Mumsnet has not checked the qualifications of anyone posting here. If you need help urgently or expert advice, please see our domestic violence webguide and/or relationships webguide. Many Mumsnetters experiencing domestic abuse have found this thread helpful: Listen up, everybody

Can’t agree on split of household chores

78 replies

Tiedbutchorestodo · 18/05/2026 09:03

Really struggling to work out what’s “fair” and it’s causing a lot of resentment on both sides.

My DH works full time standard office hours (never home later than 6pm) - he does not want to change this.

I work equivalent to four day week but I contribute the same money so he is not financially enabling my reduced hours - I have flexibility in my job so he doesn’t have to worry about school pick ups / holiday child care so I sometimes don’t have a day off in the week or it gets taken up with things like dentist / sports day etc. I admit I do sometimes see friends / parents in week. We both agree it didn’t work when I worked full time and we don’t particularly need more money.

In my opinion I do nearly everything else - I cook every night, clean (could do better on cleaning but what gets done i do), wash, iron, shop, do all life admin and finances, do all homework / kids stuff, sort holidays etc etc

He does the dishes, puts the bin out, mows the lawn once a fortnight and reads DD a bedtime story plus does occasional DIY stuff (like 4 times a year will do something big like paint a shed).
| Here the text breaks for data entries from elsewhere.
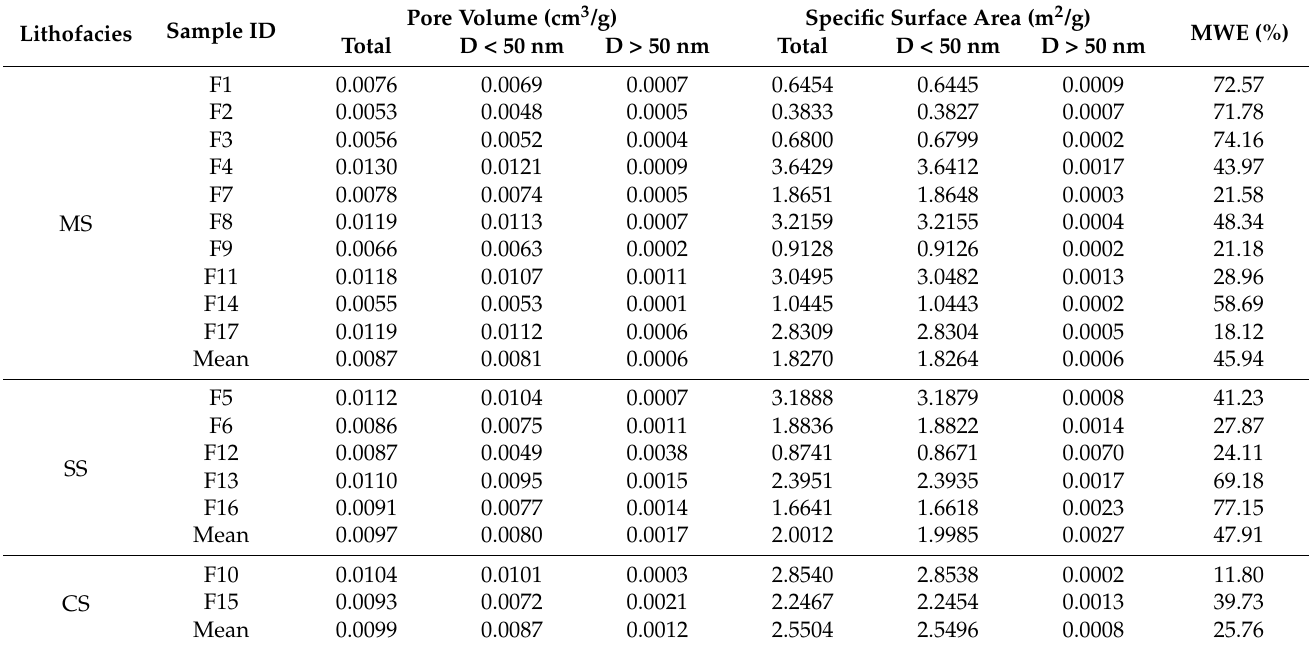
Figure 5. MIP of the Funing Formation shale samples. MWE: mercury withdrawal efficiency. ( a ) MS lithofacies; ( b ) SS lithofacies; ( c ) CS lithofacies. Table 2. Pore structure parameters of different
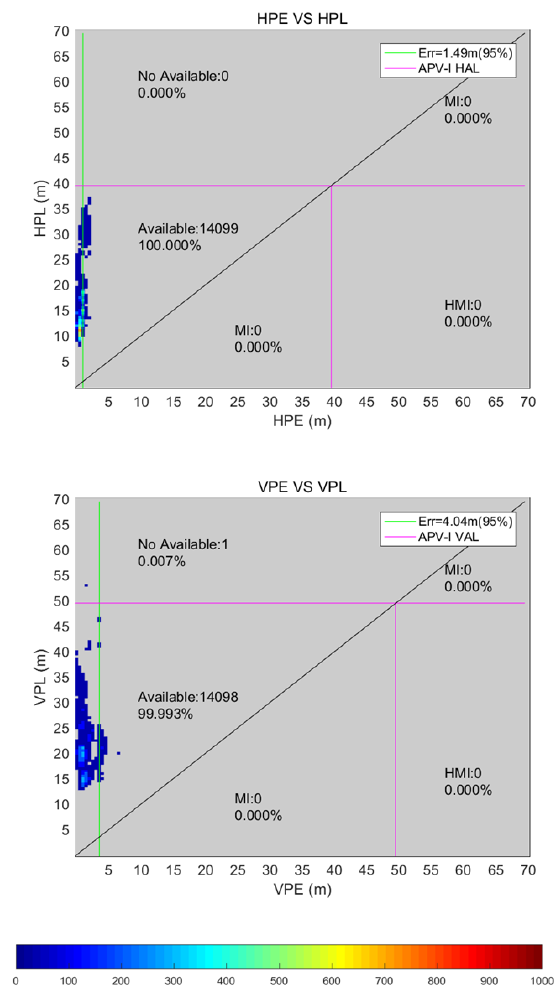
Figure 23. Stanford triangle charts for flight test-III. The top panel and the bottom panel are the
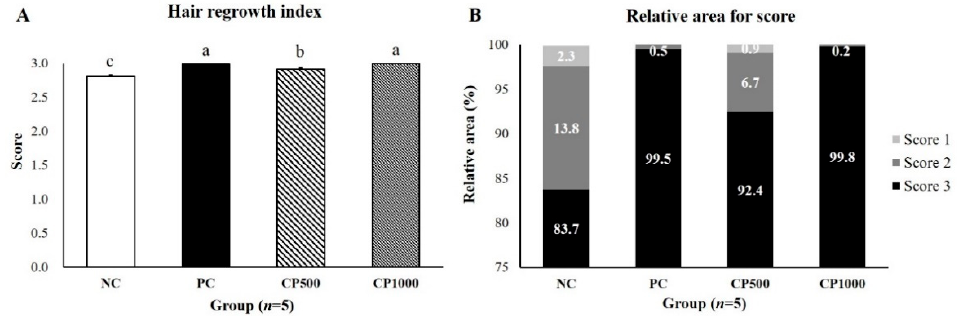
Figure 3. Effect of CP on hair regrowth score in depilation-induced C57BL/6 mice. ( A ) Hair regrowth score and ( B ) relative area for a score. The hair regrowth score was calculated by the skin dorsal photo on day 14. Differences were calculated by measuring the size of the complete black area (black skin) using the Image J program. Values with different superscript letters are significantly different ( p < 0.05). The results are reported as the mean ± SE ( n = 5/group). NC: negative control (distilled water); PC: positive control (finasteride, 1 mg/kg); CP500: collagen peptide, 500 mg/kg; CP1000: collagen peptide, 1000 mg/kg.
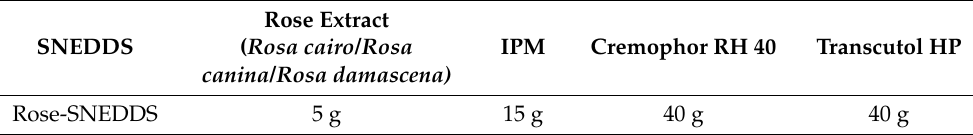
Table 6. Compositions of the formulated SNEDDS containing different rose extracts. Rose Extract SNEDDS ( Rosa cairo/Rosa IPM Cremophor RH 40 Transcutol HP canina/Rosa damascena) Rose-SNEDDS 5 g 15 g 40 g 40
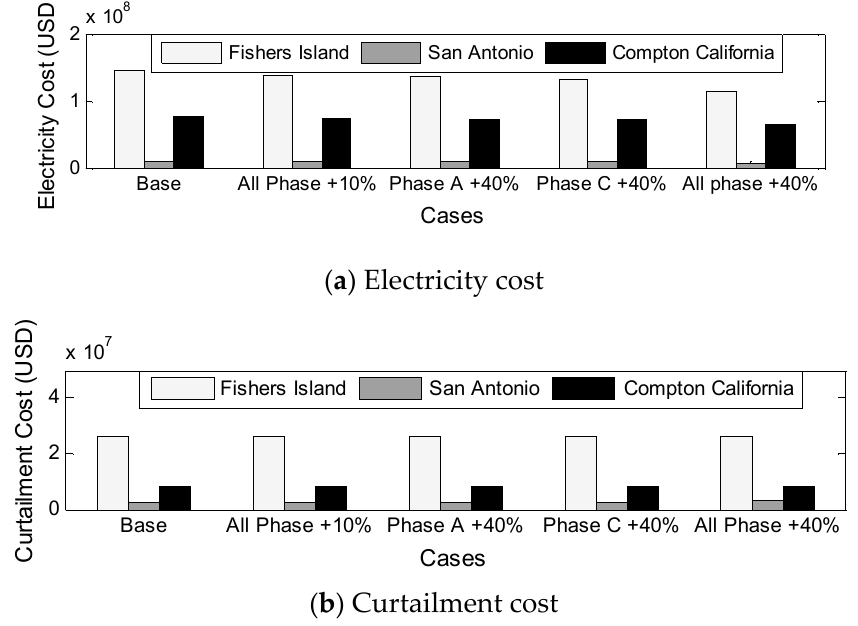
Figure 15. Economics of optimized PV installation.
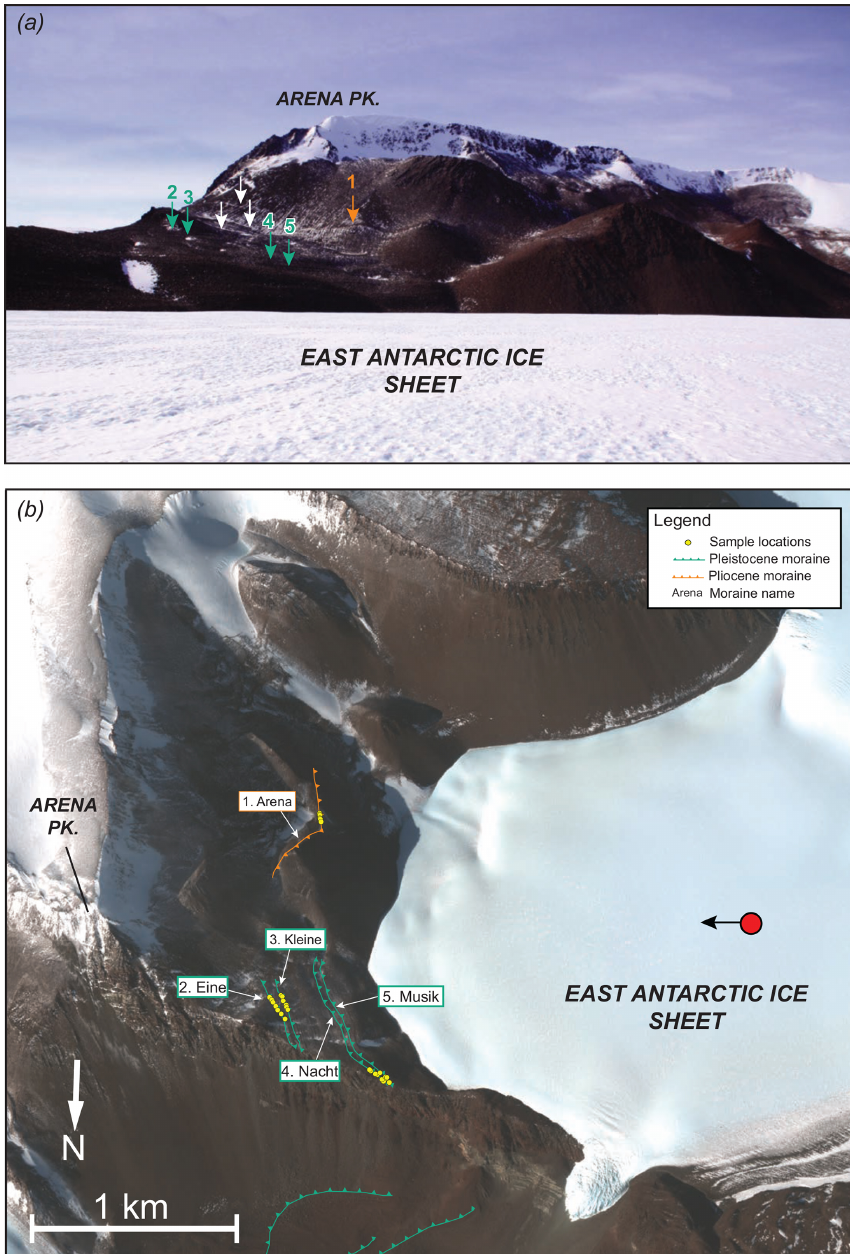
Figure 7. Upper Roberts Massif. (a) Photograph of the Upper Roberts transect with moraines marked by arrows, numbered corresponding to sampled moraines in (b) . White arrows in (a) denote undated moraines. (b) Geomorphic map of Upper Roberts. The red circle and arrow shows the location and vantage of photo in (a) . The base map in (b) is derived from WorldView-2 satellite imagery (© 2017, DigitalGlobe,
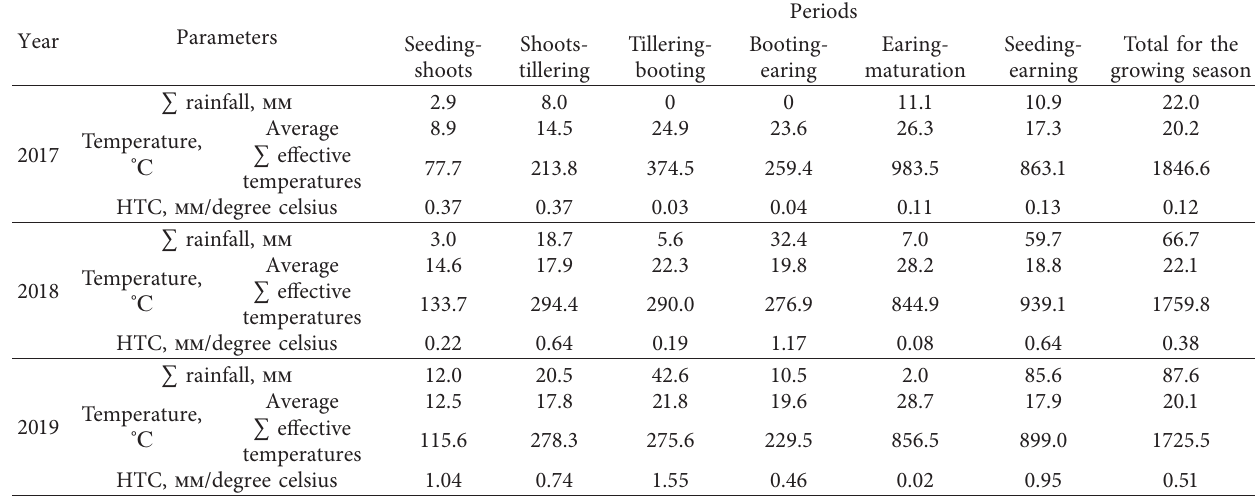
Table 1: Hydrothermal conditions of interphase periods of spring barley in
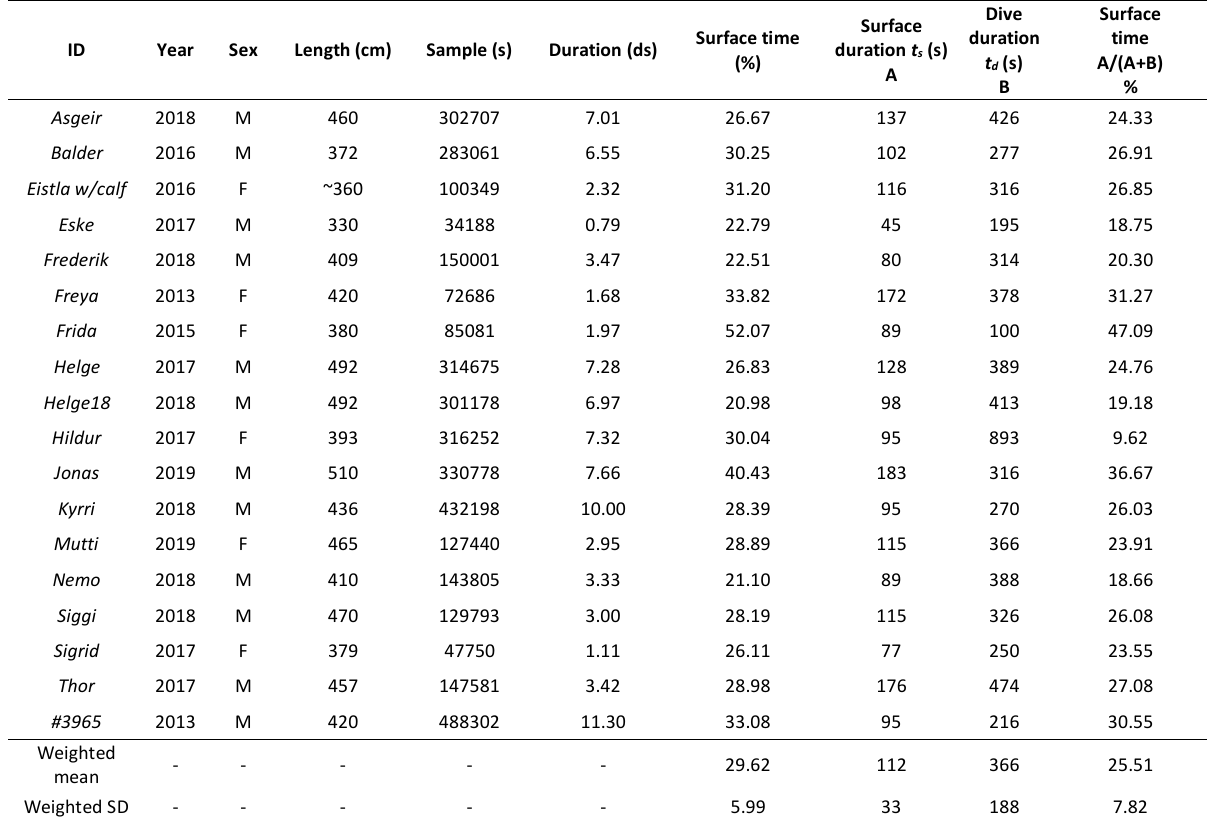
Table 2: List of narwhals from East Greenland that has contributed data on availability bias during summer (August-September). All whales except #3965 were instrumented with Acousonde TM recorders. #3965 was instrumented with a TDR. Only data from between 06:00 and 18:00 were included and the first 24 hr of the recordings were removed to avoid any effects of tagging. Surface time was calculated with Method 1.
I think chores should be split a least a bit closer to 50/50 since we contribute the same money and I don’t see why me having some time off means he doesn’t have to do anything domestic, he’d have to do everything if he was single and would still work. He thinks he does his fair share and moans about what I don’t do “properly”. How do we resolve and AIBU?

OP posts:
TheJoyousHiker · 18/05/2026 20:40

At the very least, stop doing anything for your DH. No laundry, ironing, buying foods he particularly likes, cooking meals for him, etc,

thetinsoldier · 18/05/2026 21:26

Tiedbutchorestodo · 18/05/2026 09:36

He won’t clean bathrooms he doesn’t use - so my en-suite, kids or downstairs loo (he uses a different one which he rarely cleans but I leave him to that). He won’t cook - if I don’t he goes and gets a takeaway. He won’t do kids rooms. He basically says if it’s not his mess he shouldn’t have to deal with it.

What a selfish, lazy twat.

He’s being totally unreasonable. How would things work if you both had the same selfish ideas?

And he can’t cook? yet he criticises your cleaning? Jesus wept. I’m not sure there’s a way to solve this…

99bottlesofkombucha · 18/05/2026 22:44

JillThePlantKiller · 18/05/2026 18:49

If it was me, I’d put him in charge of marshalling the dc to clean their rooms and bathrooms. I’d far rather get on with chores myself than drag the dc through them, but then I feel guilty about not preparing them for life.

And when he got mad, I’d say calmly why are you upset? They have you for a role model, you’re lucky they do anything at all around here.